OK, so I’m not sure how the API is provisioned, but I am assuming that it is provisioned by a single end point. Who owns that endpoint and the logged data that this endpoint collects? That endpoint will have information about what resources different publishers have provided to institutions, combined with usage data from those institutions. If I am publisher A and have a journal close to that from publisher B, but that is “lower tier”, then if I could access usage data from publisher B I could modify my sales price. How am I going to be sure that my own usage data does not leak to other publishers signed up to this service?

concern - this does no look like the kind of initiative that a publisher who is on a transformative journey to Open Access would invest in.

If I am sitting in the European Commission or in JISC I am probably not going to look at this initiative as something that proves publishers are on a journey to becoming open access. I think GetFTR do need to make clear what the overall benefits to the scholarly ecosystem are with this initiative, because at the moment the information on their FAQ seems to mostly support the creation of publisher value.

concern - this will allow publishers to track users, and behaviourally target them.

If the users are now logging in to some service directly, won’t this mean that the publisher can now track that person directly? Actually GetFTR explicitly states that they don’t get any information about the user, and given that this needs to be implemented server side, then there are actually fewer potential security concerns compared to using a browser plugin based solution.

What do I think about it all? What are my recommendations?

I don’t really know yet. Doing anything is hard, doing so in coordination amongst large competitors is even more so, so the team behind this should be recognised for having put tougher a well executed initial proposal for how to move on access management.

I think if you are a researcher I would recommend continuing to use a bag of tools to get access to your research. For the interim this will only be a partial solution.

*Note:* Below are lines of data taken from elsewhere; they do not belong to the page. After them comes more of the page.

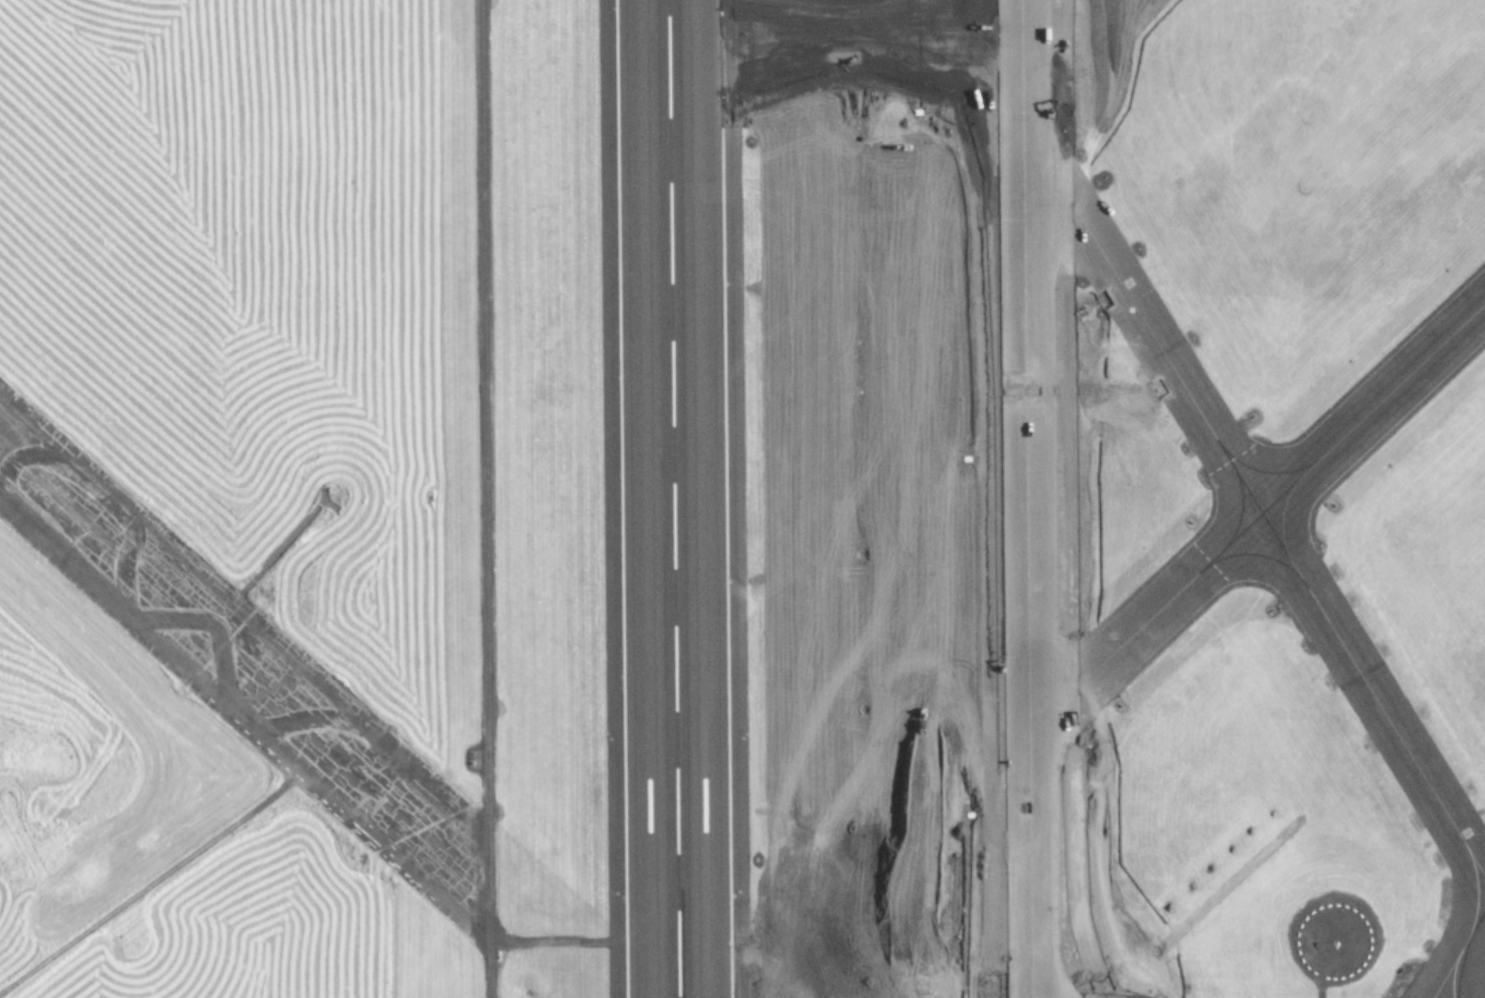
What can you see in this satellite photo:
crop: (218, 290)
crop: (426, 396)
airport taxiway: (1216, 443)
airport runway: (601, 498)
airport taxiway: (1001, 498)
airport taxiway: (1057, 498)
airport runway: (672, 499)
airport runway: (739, 499)
airport: (742, 499)
airport taxiway: (1025, 499)
crop: (868, 508)
crop: (528, 515)
road: (486, 525)
airport taxiway: (1236, 536)
road: (246, 676)
crop: (157, 831)
road: (164, 868)
airport taxiway: (1464, 942)
road: (492, 967)
airport taxiway: (1461, 967)
airport taxiway: (677, 997)
airport taxiway: (677, 997)

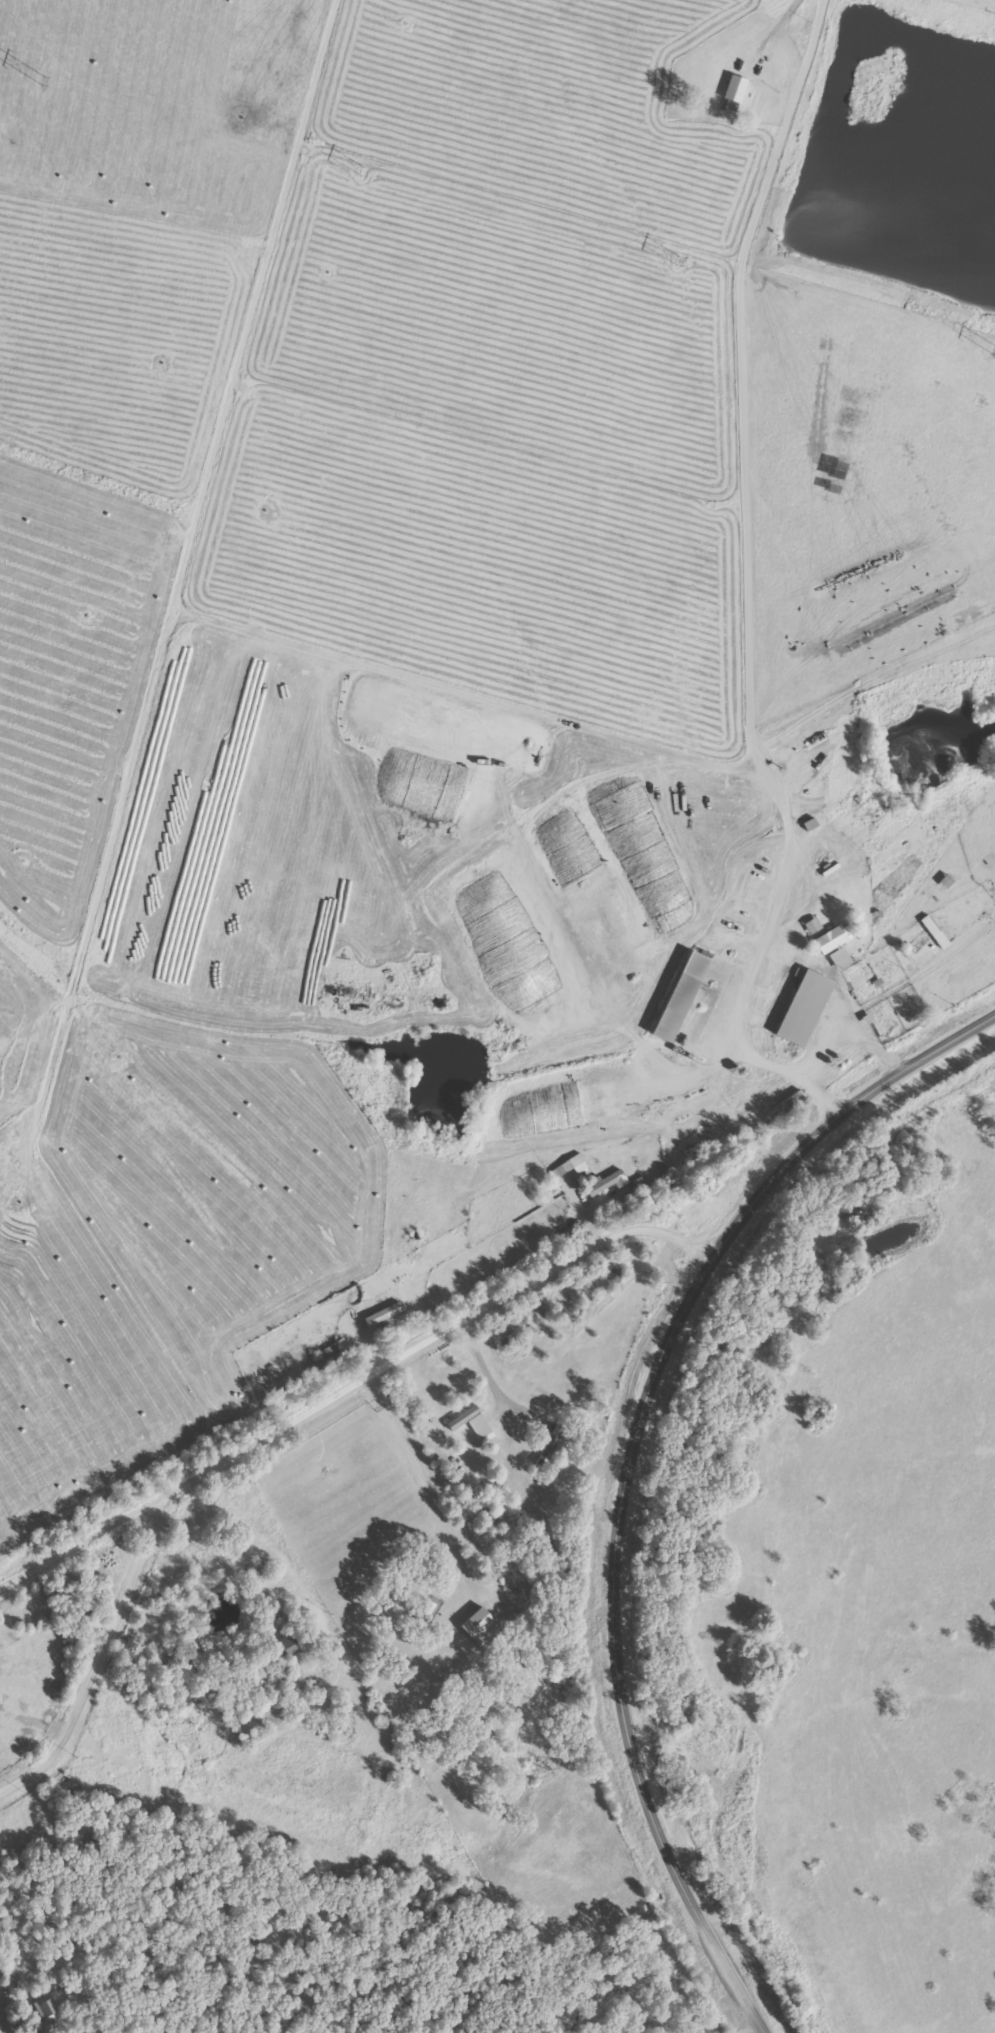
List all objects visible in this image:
road: (184, 32)
building: (734, 89)
road: (527, 295)
building: (644, 864)
building: (621, 877)
building: (604, 913)
building: (830, 939)
building: (564, 958)
building: (532, 963)
building: (674, 1007)
building: (802, 1007)
road: (825, 1026)
building: (557, 1097)
building: (576, 1166)
building: (604, 1183)
road: (354, 1376)
building: (470, 1422)
building: (547, 1450)
road: (630, 1467)
road: (295, 1557)
road: (485, 1568)
building: (427, 1617)
building: (286, 1646)
road: (98, 1652)
road: (413, 1730)
road: (292, 1826)
building: (46, 2008)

If you are a publisher I would recommend calculating cost of implementation, time to implement against expectations around how much additional usage it is going to give you, and how much revenue that is going to translate to. Basically I would advocate using a cost of deals analysis on whether to implement this or now.

I have two other recommendations for the GetFTR team. Both relate to building trust. First up, don’t list orgs as being on an advisory board, when they are not. Secondly it would be great to learn about the team behind the creation of the Service. At the moment its all very anonymous.